3.3 Importing data

Although creating data frames from existing data structures is extremely useful, by far the most common approach is to create a data frame by importing data from an external file. To do this, you’ll need to have your data correctly formatted and saved in a file format that R is able to recognise. Fortunately for us, R is able to recognise a wide variety of file formats, although in reality you’ll probably end up only using two or three regularly.

 

Take a look at this video for a quick introduction to importing data in R

3.3.1 Saving files to import

The easiest method of creating a data file to import into R is to enter your data into a spreadsheet using either Microsoft Excel or LibreOffice Calc and save the spreadsheet as a tab delimited file. We prefer LibreOffice Calc as it’s open source, platform independent and free but MS Excel is OK too (but see here for some gotchas). Here’s the data from the petunia experiment we dicussed previously displayed in LibreOffice. If you want to follow along you can download the data file (‘flower.xls’) from the companion website here.

 

 

For those of you unfamiliar with the tab delimited file format it simply means that data in different columns are separated with a ‘tab’ character (yes, the same one as on your keyboard) and is usually saved as a file with a ‘.txt’ extension (you might also see .tsv which is short for tab separated values).

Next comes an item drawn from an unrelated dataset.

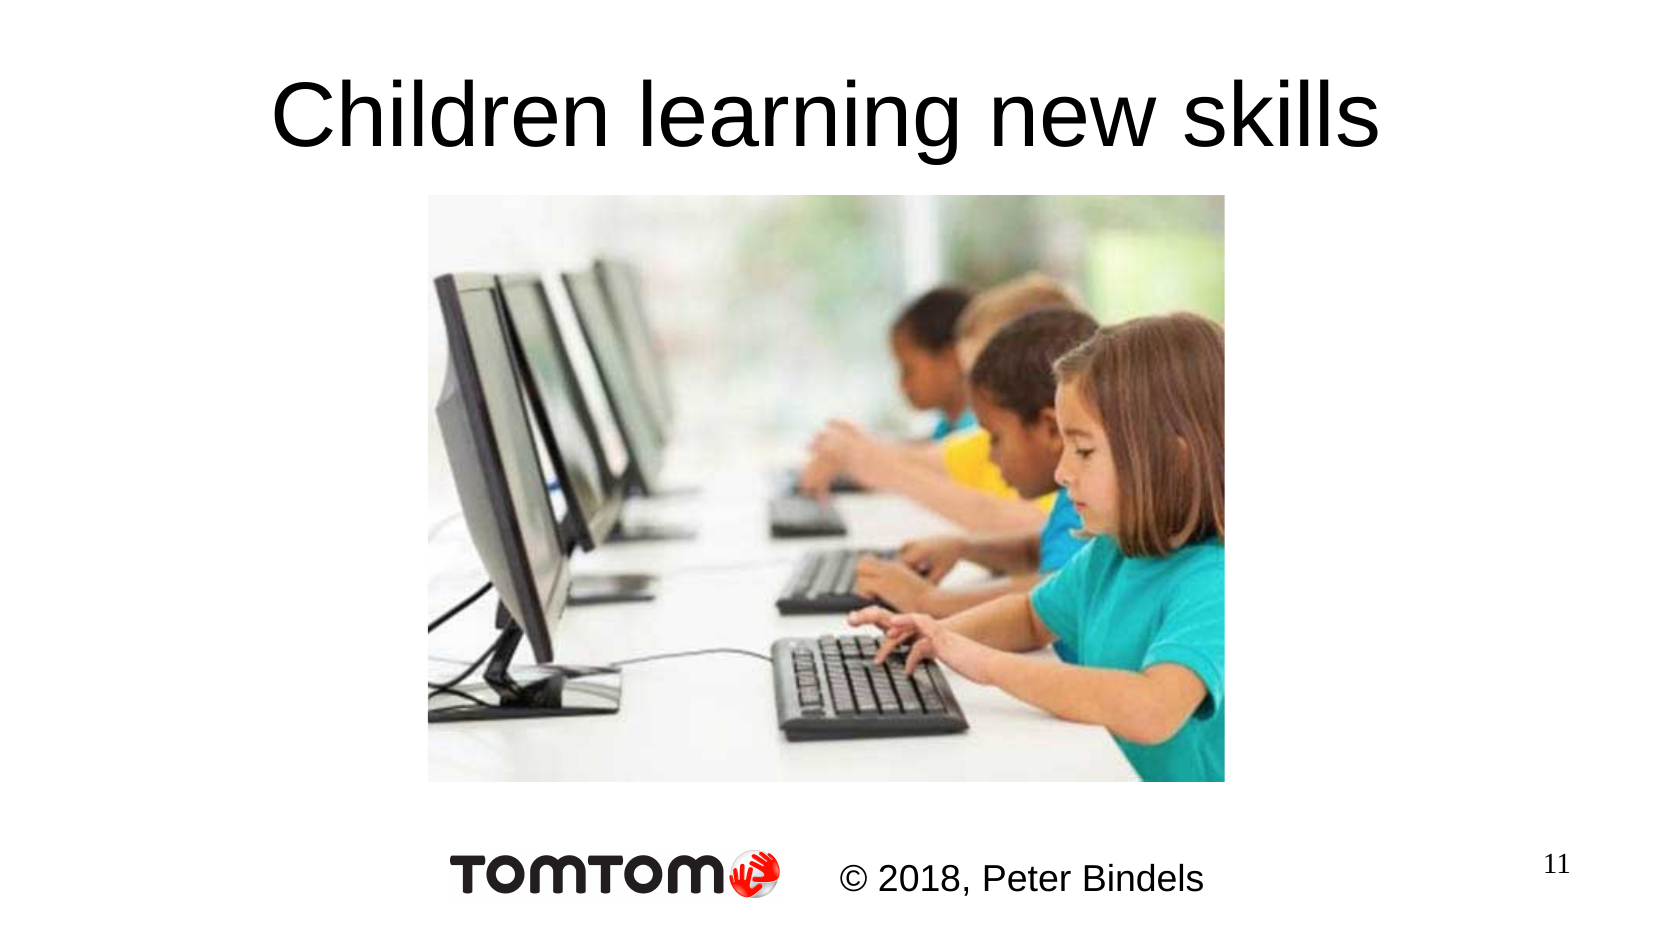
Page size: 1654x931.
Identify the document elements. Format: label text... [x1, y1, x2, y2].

To save a spreadsheet as a tab delimited file in LibreOffice Calc select File -> Save as ... from the main menu. You will need to specify the location you want to save your file in the ‘Save in folder’ option and the name of the file in the ‘Name’ option. In the drop down menu located above the ‘Save’ button change the default ‘All formats’ to ‘Text CSV (.csv)’.

 

 

Click the Save button and then select the ‘Use Text CSV Format’ option. In the next pop-up window select {Tab} from the drop down menu in the ‘Field delimiter’ option. Click on OK to save the file.

 

 

The resulting file will annoyingly have a ‘.csv’ extension even though we’ve saved it as a tab delimited file. Either live with it or rename the file with a ‘.txt’ extension instead.

In MS Excel, select File -> Save as ... from the main menu and navigate to the folder where you want to save the file. Enter the file name (keep it fairly short, no spaces!) in the ‘Save as:’ dialogue box. In the ‘File format:’ dialogue box click on the down arrow to open the drop down menu and select ‘Text (Tab delimited)’ as your file type. Select OK to save the file.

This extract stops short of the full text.